• _Records for the task_
▼

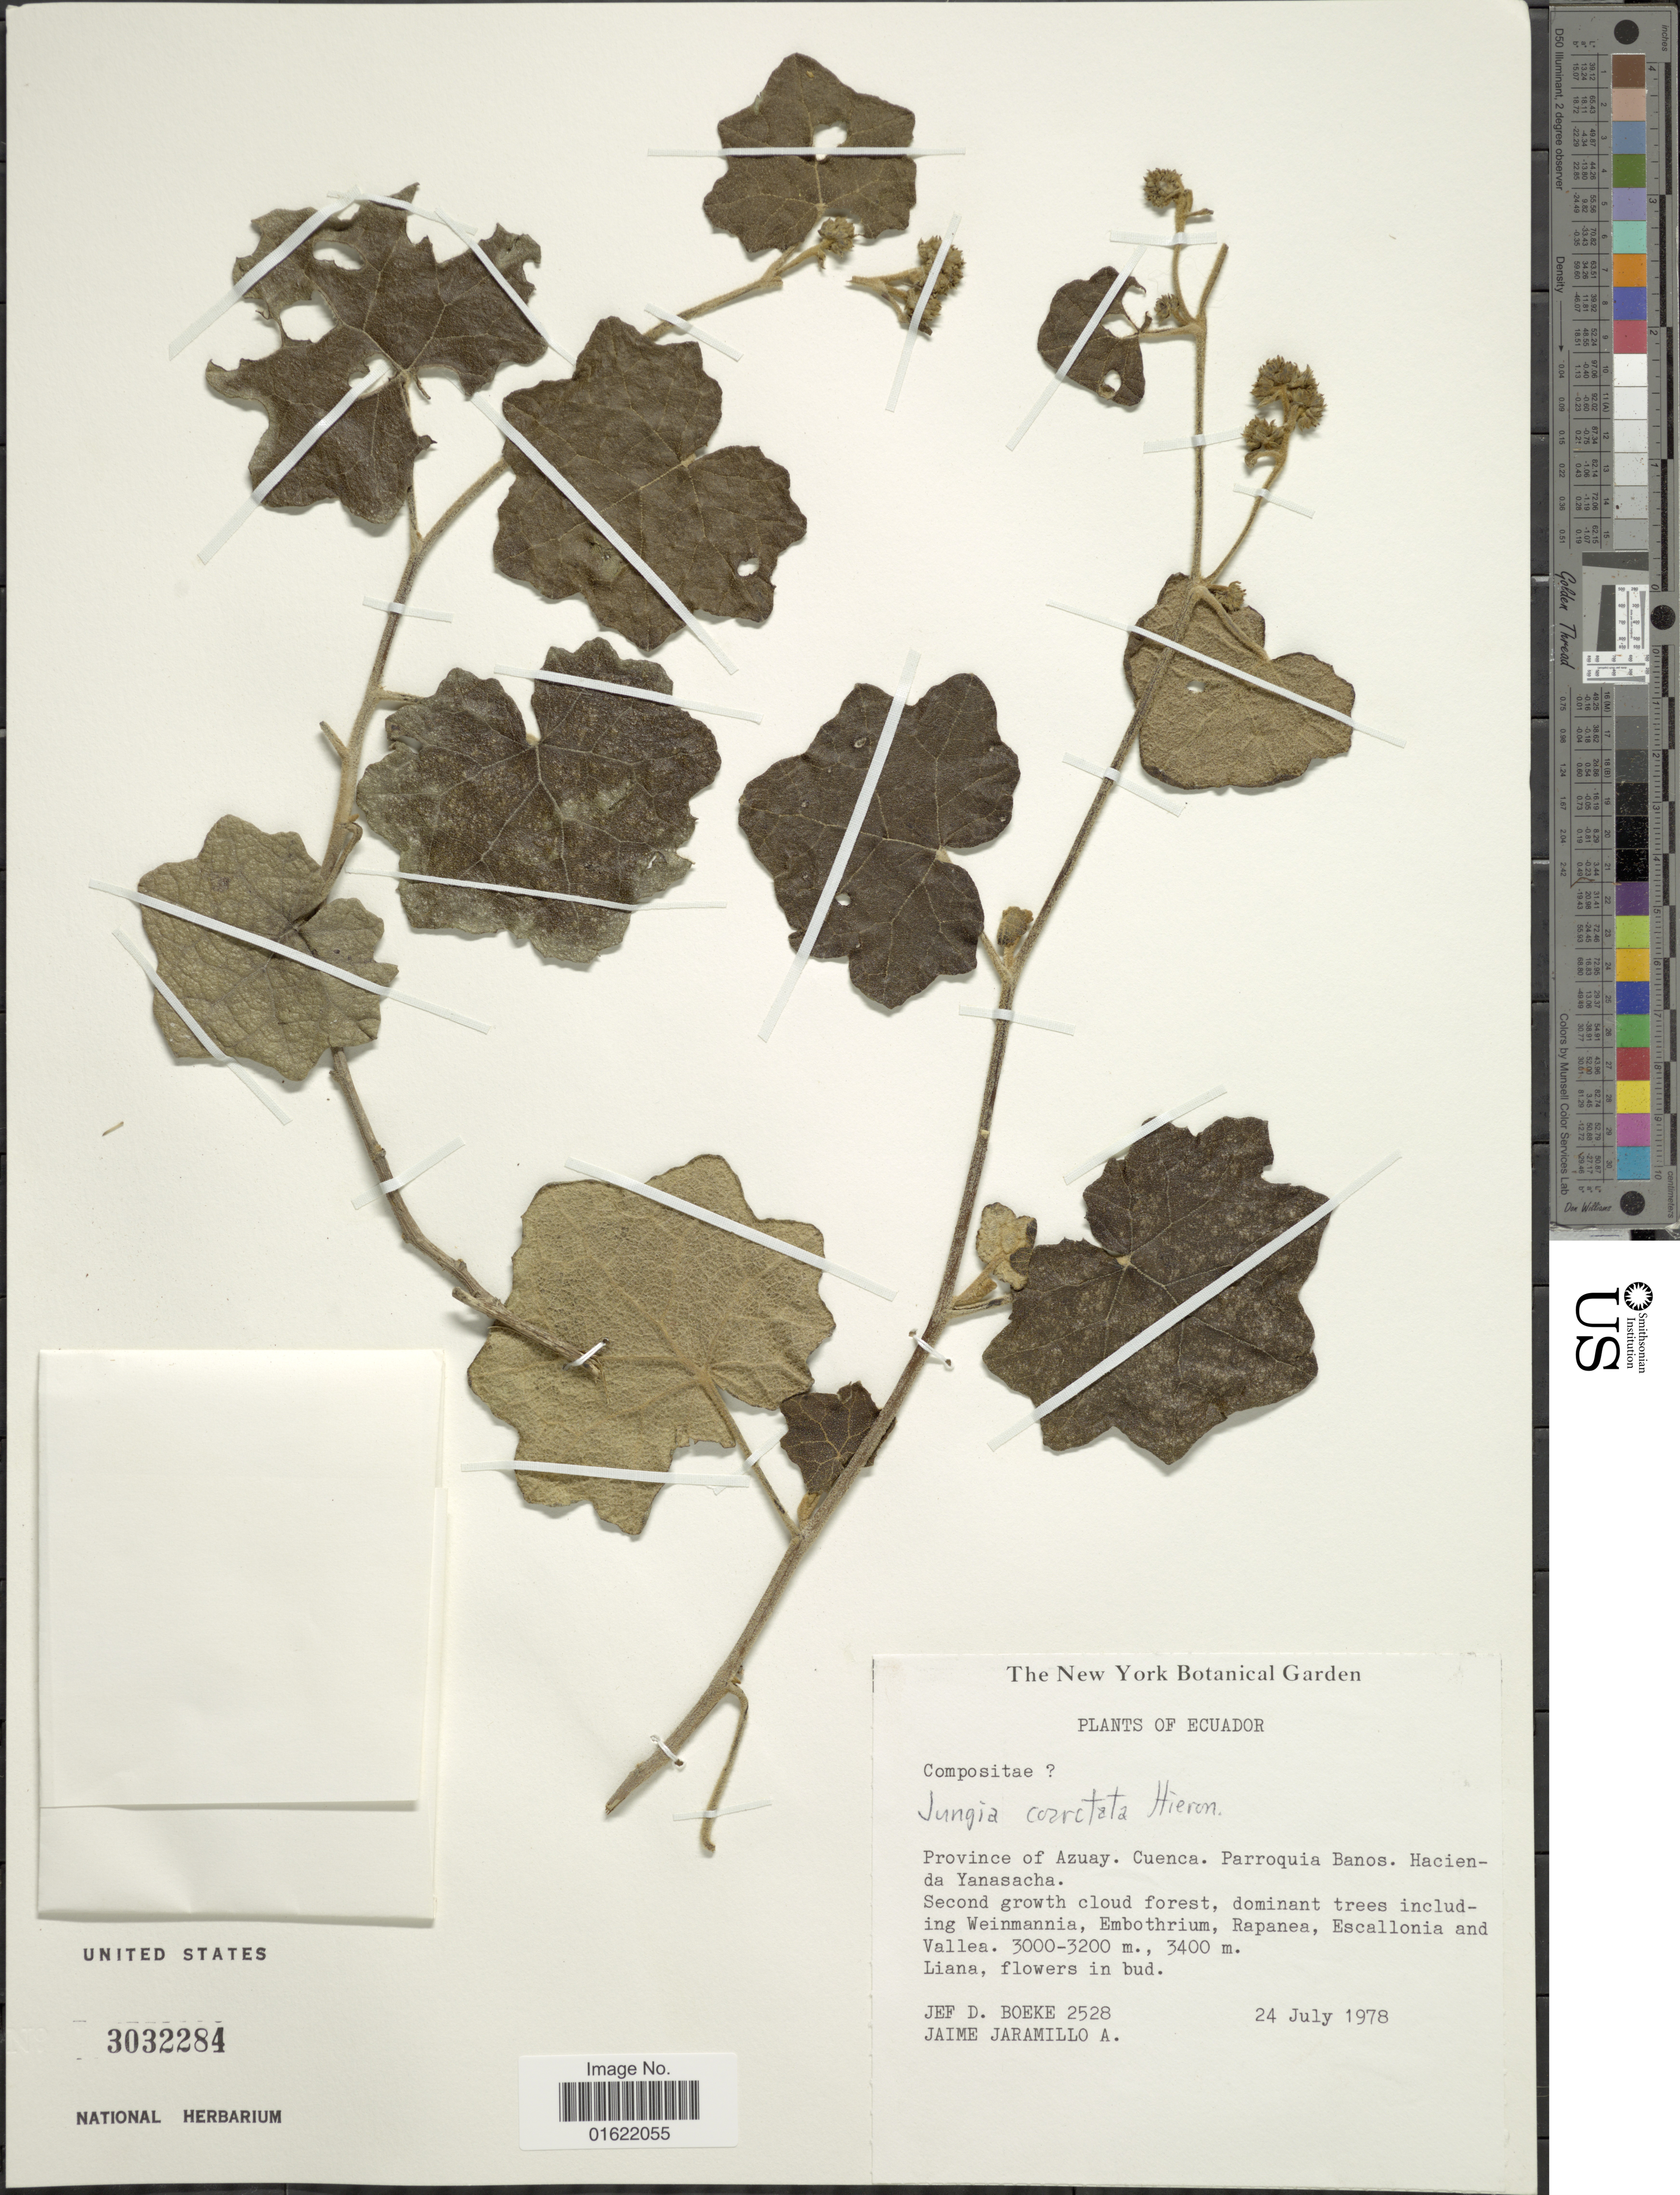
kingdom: Plantae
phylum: Tracheophyta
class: Magnoliopsida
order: Asterales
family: Asteraceae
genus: Jungia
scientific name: Jungia coarctata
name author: Hieron.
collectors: J. D. Boeke & J. L. Jaramillo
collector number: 2528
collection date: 1978-07-24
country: Ecuador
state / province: Azuay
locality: Cuenca. Parroquia Banos. Hacienda Yanasacha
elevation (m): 3000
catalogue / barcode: US 3032284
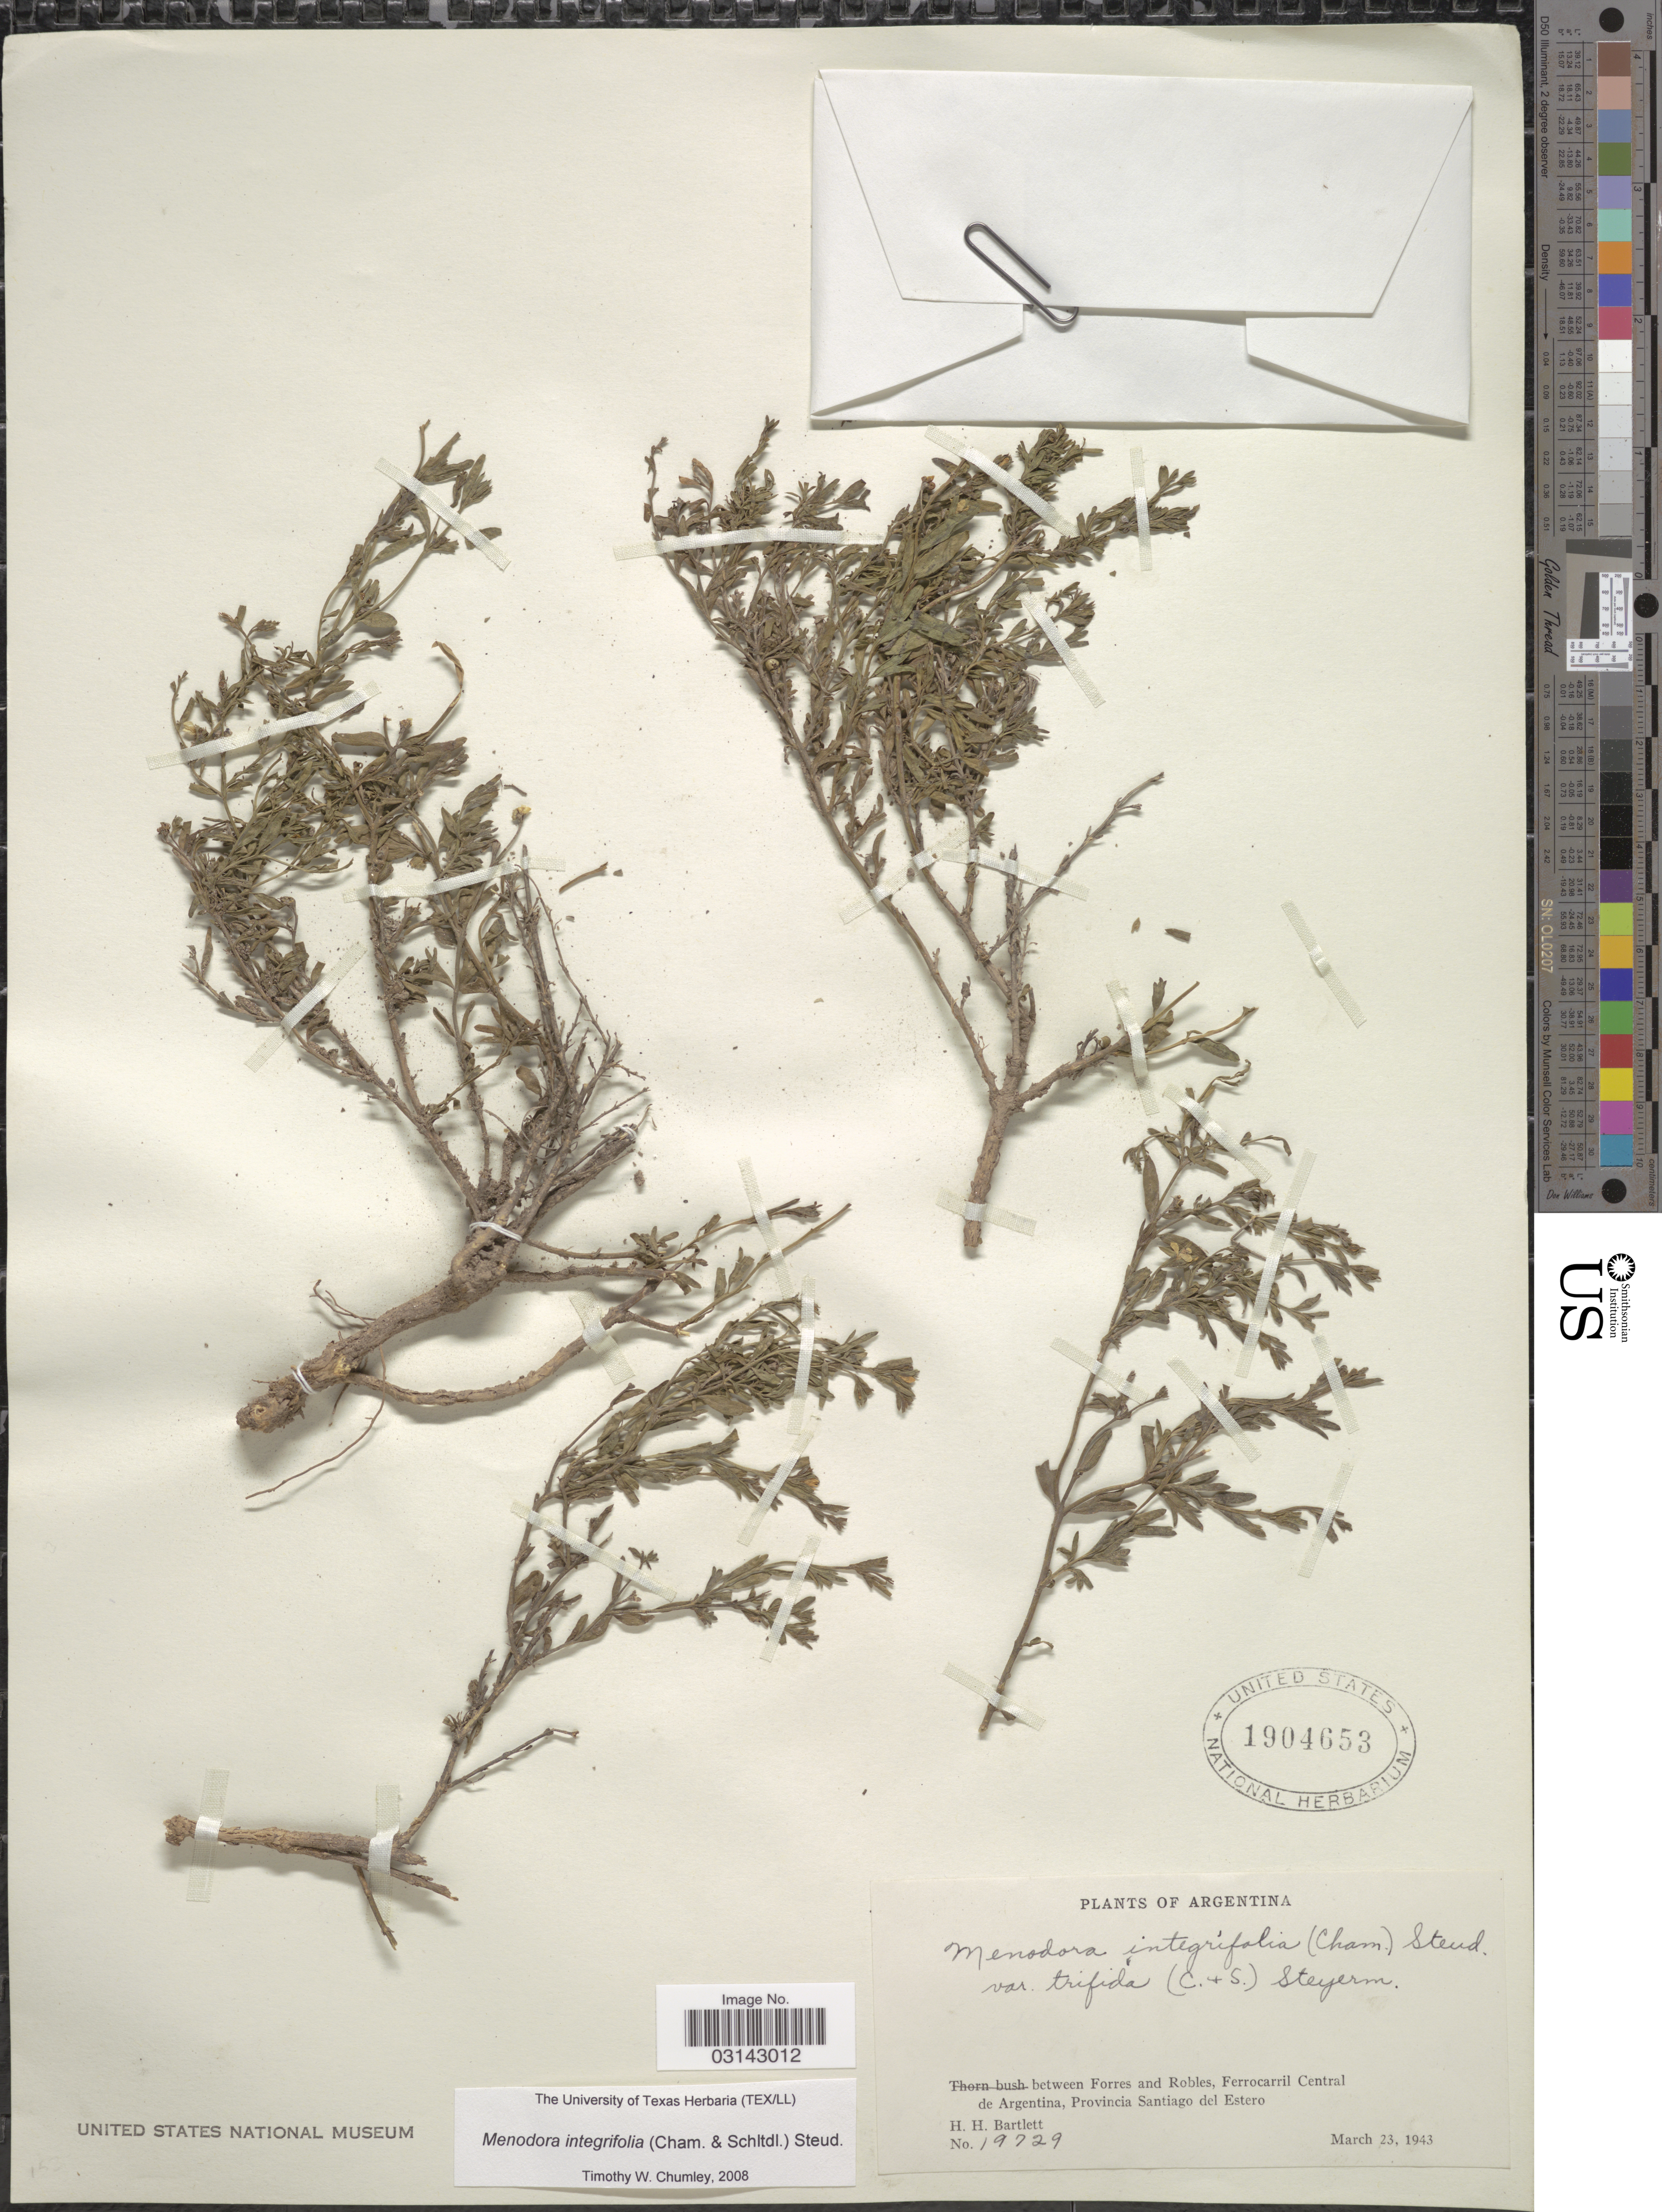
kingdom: Plantae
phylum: Tracheophyta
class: Magnoliopsida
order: Lamiales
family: Oleaceae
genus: Menodora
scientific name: Menodora integrifolia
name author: (Cham. & Schltdl.) Steud.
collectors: H. H. Bartlett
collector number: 19729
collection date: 1943-03-23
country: Argentina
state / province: Santiago del Estero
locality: Between Forres and Robles, Ferrocarril Central de Argentina, Provincia Santiago del Estero.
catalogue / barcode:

▲

• _Do this_
Arrange every line of the records above as a JSON list of strings, one string per line, with blank lines omitted. Leave the pictures out of your answer.

• _Result_
[
  "kingdom: Plantae",
  "phylum: Tracheophyta",
  "class: Magnoliopsida",
  "order: Asterales",
  "family: Asteraceae",
  "genus: Jungia",
  "scientific name: Jungia coarctata",
  "name author: Hieron.",
  "collectors: J. D. Boeke & J. L. Jaramillo",
  "collector number: 2528",
  "collection date: 1978-07-24",
  "country: Ecuador",
  "state / province: Azuay",
  "locality: Cuenca. Parroquia Banos. Hacienda Yanasacha",
  "elevation (m): 3000",
  "catalogue / barcode: US 3032284",
  "kingdom: Plantae",
  "phylum: Tracheophyta",
  "class: Magnoliopsida",
  "order: Lamiales",
  "family: Oleaceae",
  "genus: Menodora",
  "scientific name: Menodora integrifolia",
  "name author: (Cham. & Schltdl.) Steud.",
  "collectors: H. H. Bartlett",
  "collector number: 19729",
  "collection date: 1943-03-23",
  "country: Argentina",
  "state / province: Santiago del Estero",
  "locality: Between Forres and Robles, Ferrocarril Central de Argentina, Provincia Santiago del Estero.",
  "catalogue / barcode:"
]